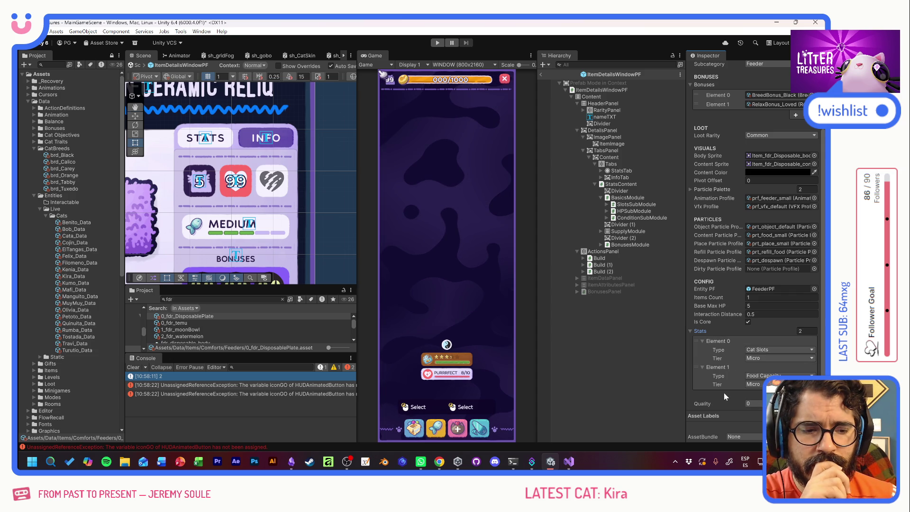
Add stat Element 2 to the Disposable Plate with type Max HP, keeping the Micro tier
click(801, 394)
scroll(766, 374, down, 1)
click(766, 375)
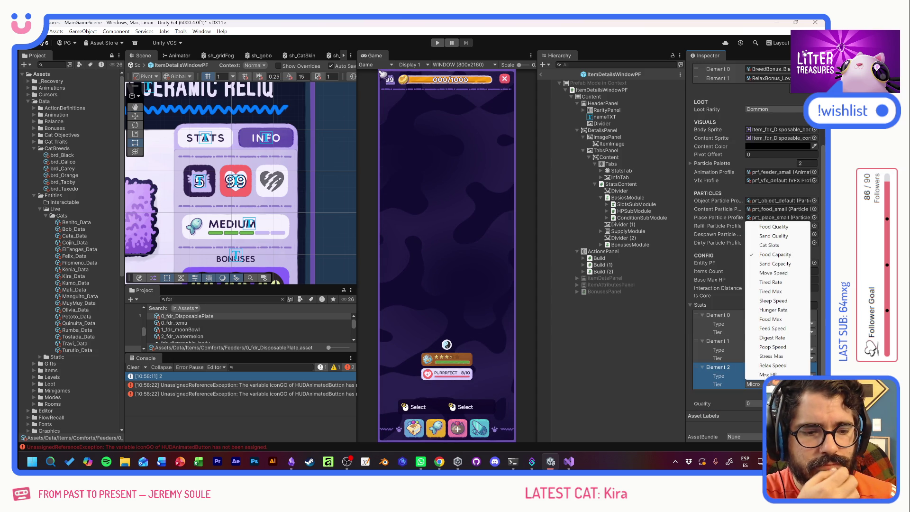
click(773, 374)
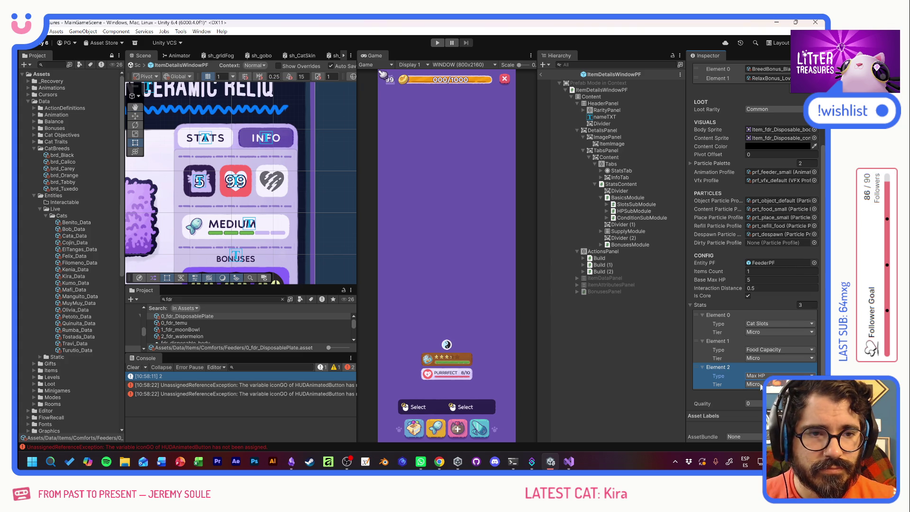
scroll(732, 362, up, 5)
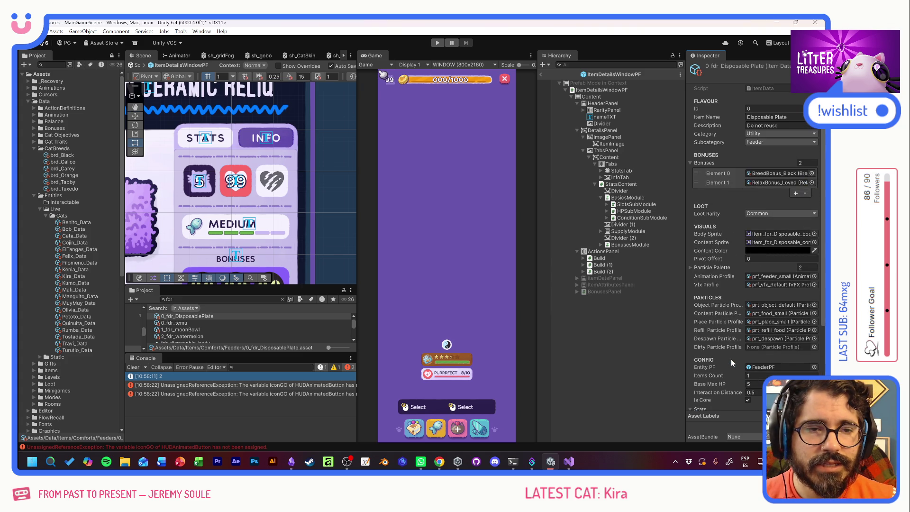
scroll(737, 351, down, 3)
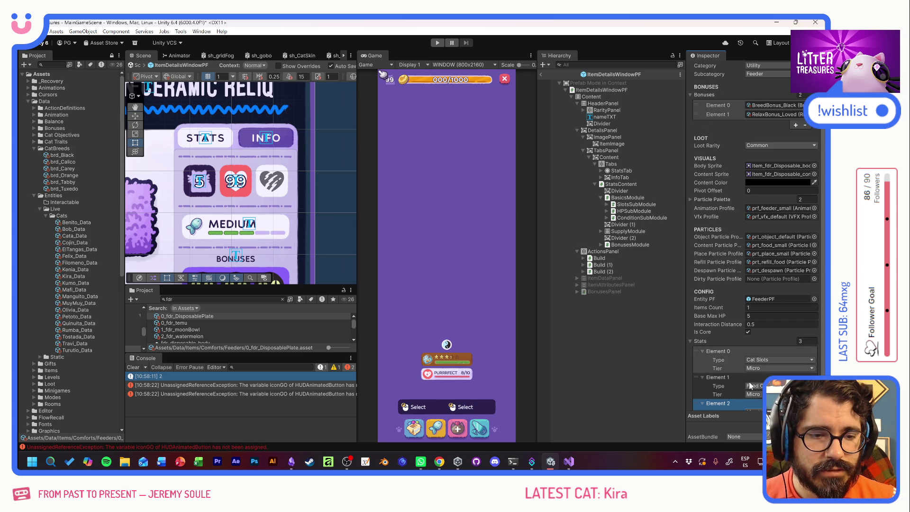
scroll(734, 386, down, 2)
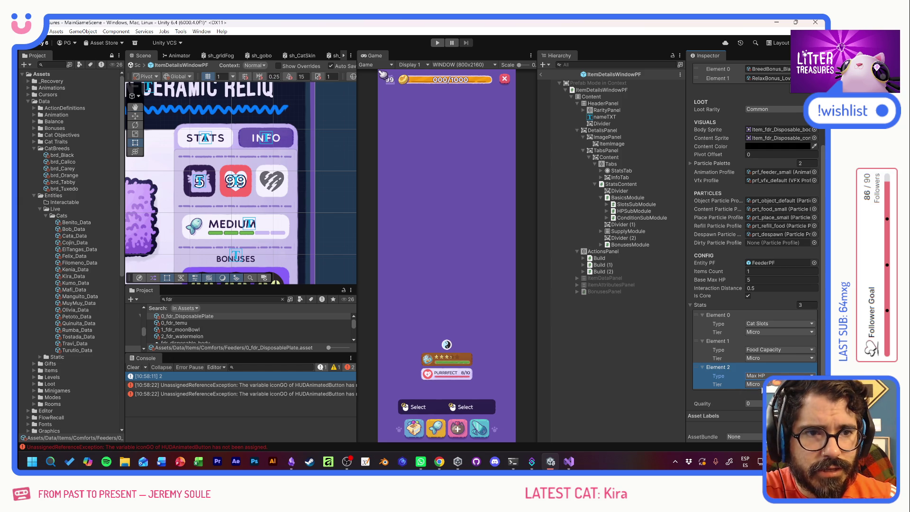
scroll(741, 326, up, 5)
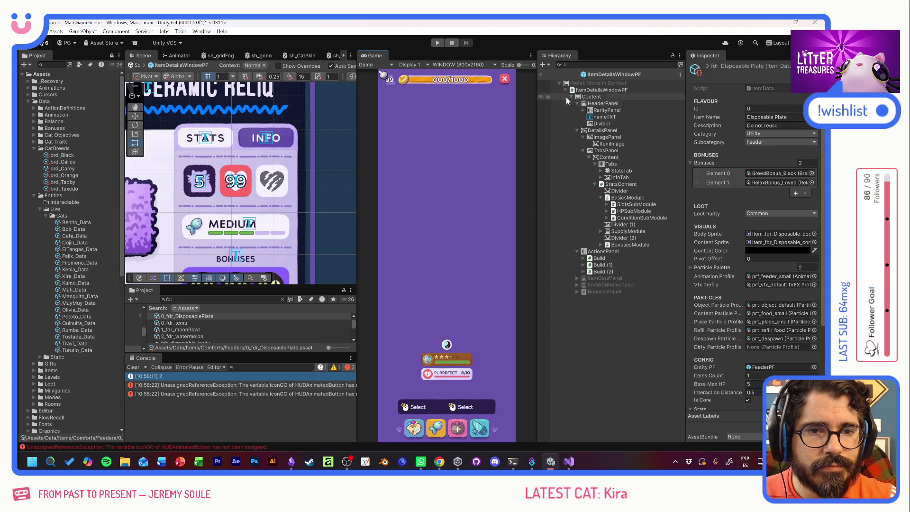
Play-test briefly, then open the first NullReferenceException's source, StatTierBalance.cs, in Visual Studio
click(438, 43)
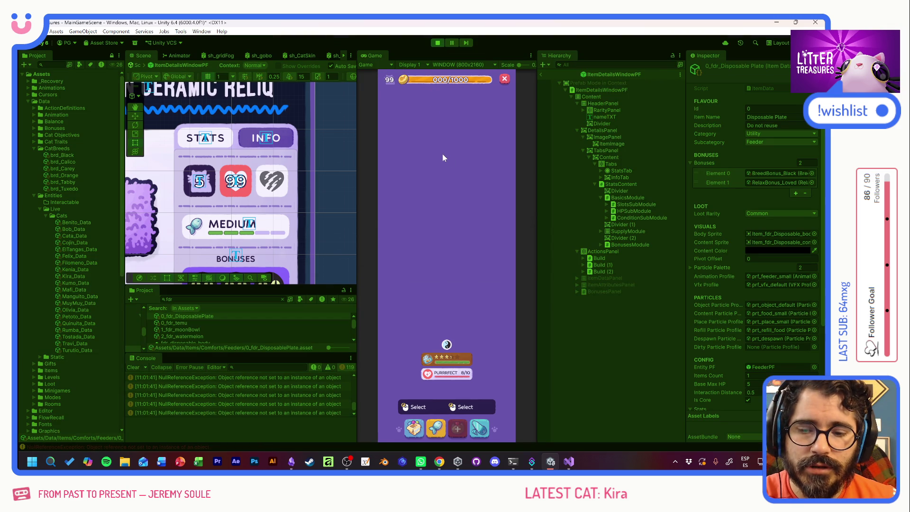
click(437, 43)
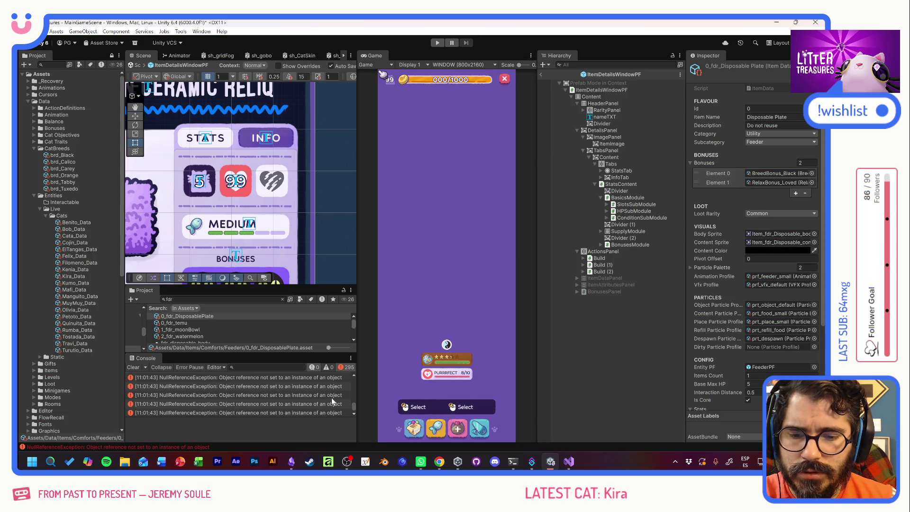
drag(352, 407, 354, 377)
click(311, 376)
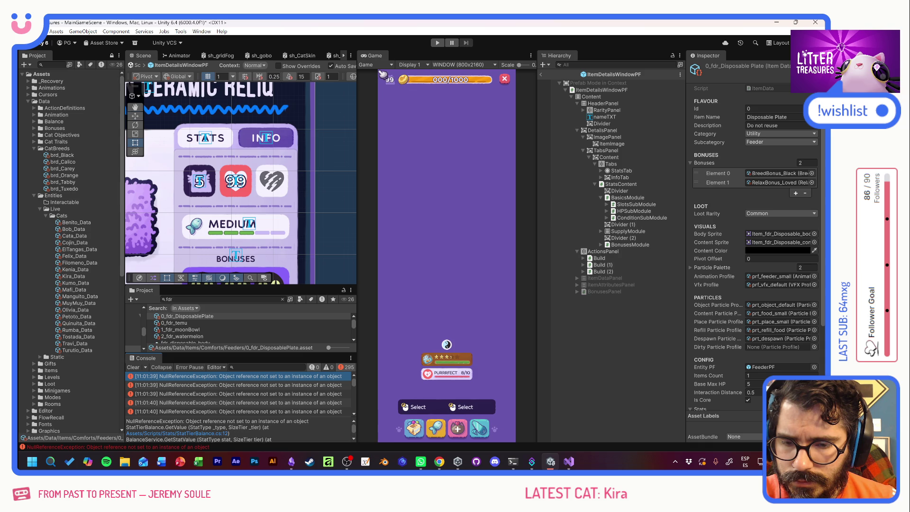
click(211, 436)
click(214, 434)
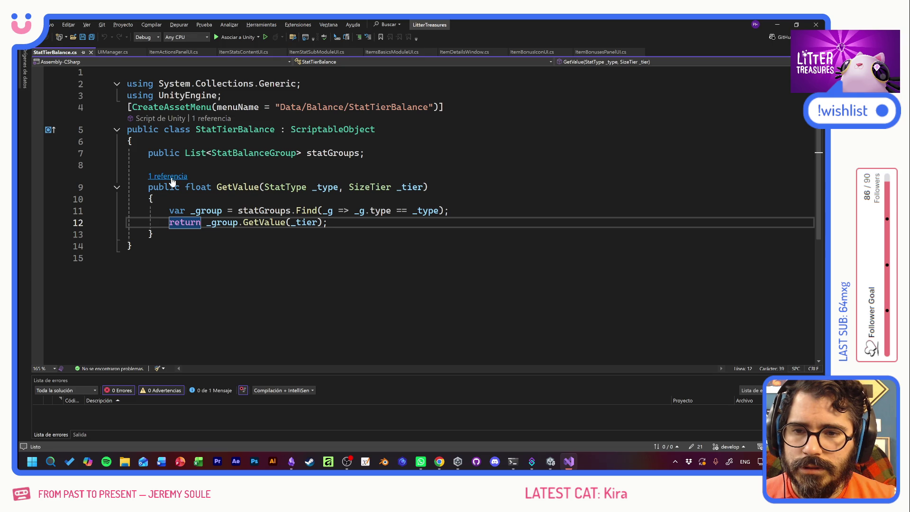
Follow GetValue's reference into BalanceService.cs, check GetStatValue's two callers, then return to Unity
click(172, 181)
double_click(227, 149)
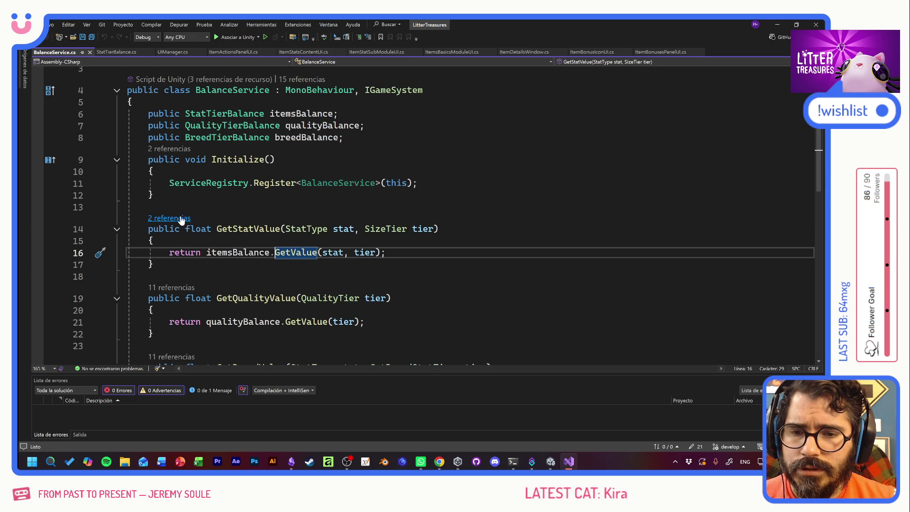
scroll(182, 220, down, 3)
scroll(426, 214, up, 4)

*****

[INSTRUCTIONS FOR THE TASK] Reply with a number only, showing how many lines of the material contain the word "then".

[ANSWER FOR THIS EXERCISE] 2